Supplied material:
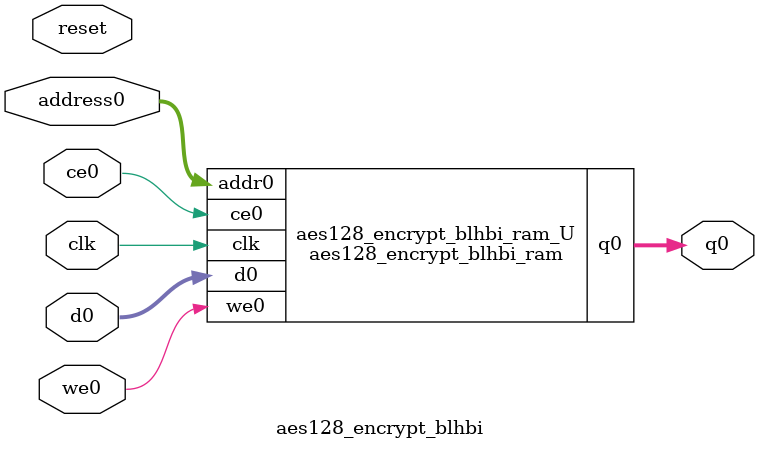
<source format=v>
`timescale 1 ns / 1 ps
module aes128_encrypt_blhbi_ram (addr0, ce0, d0, we0, q0,  clk);

parameter DWIDTH = 8;
parameter AWIDTH = 4;
parameter MEM_SIZE = 16;

input[AWIDTH-1:0] addr0;
input ce0;
input[DWIDTH-1:0] d0;
input we0;
output reg[DWIDTH-1:0] q0;
input clk;

(* ram_style = "distributed" *)reg [DWIDTH-1:0] ram[0:MEM_SIZE-1];




always @(posedge clk)  
begin 
    if (ce0) 
    begin
        if (we0) 
        begin 
            ram[addr0] <= d0; 
        end 
        q0 <= ram[addr0];
    end
end


endmodule

`timescale 1 ns / 1 ps
module aes128_encrypt_blhbi(
    reset,
    clk,
    address0,
    ce0,
    we0,
    d0,
    q0);

parameter DataWidth = 32'd8;
parameter AddressRange = 32'd16;
parameter AddressWidth = 32'd4;
input reset;
input clk;
input[AddressWidth - 1:0] address0;
input ce0;
input we0;
input[DataWidth - 1:0] d0;
output[DataWidth - 1:0] q0;



aes128_encrypt_blhbi_ram aes128_encrypt_blhbi_ram_U(
    .clk( clk ),
    .addr0( address0 ),
    .ce0( ce0 ),
    .we0( we0 ),
    .d0( d0 ),
    .q0( q0 ));

endmodule


</source>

Aim of the exercise: Restate the line containing "input[AddressWidth - 1:0] address0;" and every remaining line of the records word for word. Add nothing.

Completed exercise:
input[AddressWidth - 1:0] address0;
input ce0;
input we0;
input[DataWidth - 1:0] d0;
output[DataWidth - 1:0] q0;



aes128_encrypt_blhbi_ram aes128_encrypt_blhbi_ram_U(
    .clk( clk ),
    .addr0( address0 ),
    .ce0( ce0 ),
    .we0( we0 ),
    .d0( d0 ),
    .q0( q0 ));

endmodule


</source>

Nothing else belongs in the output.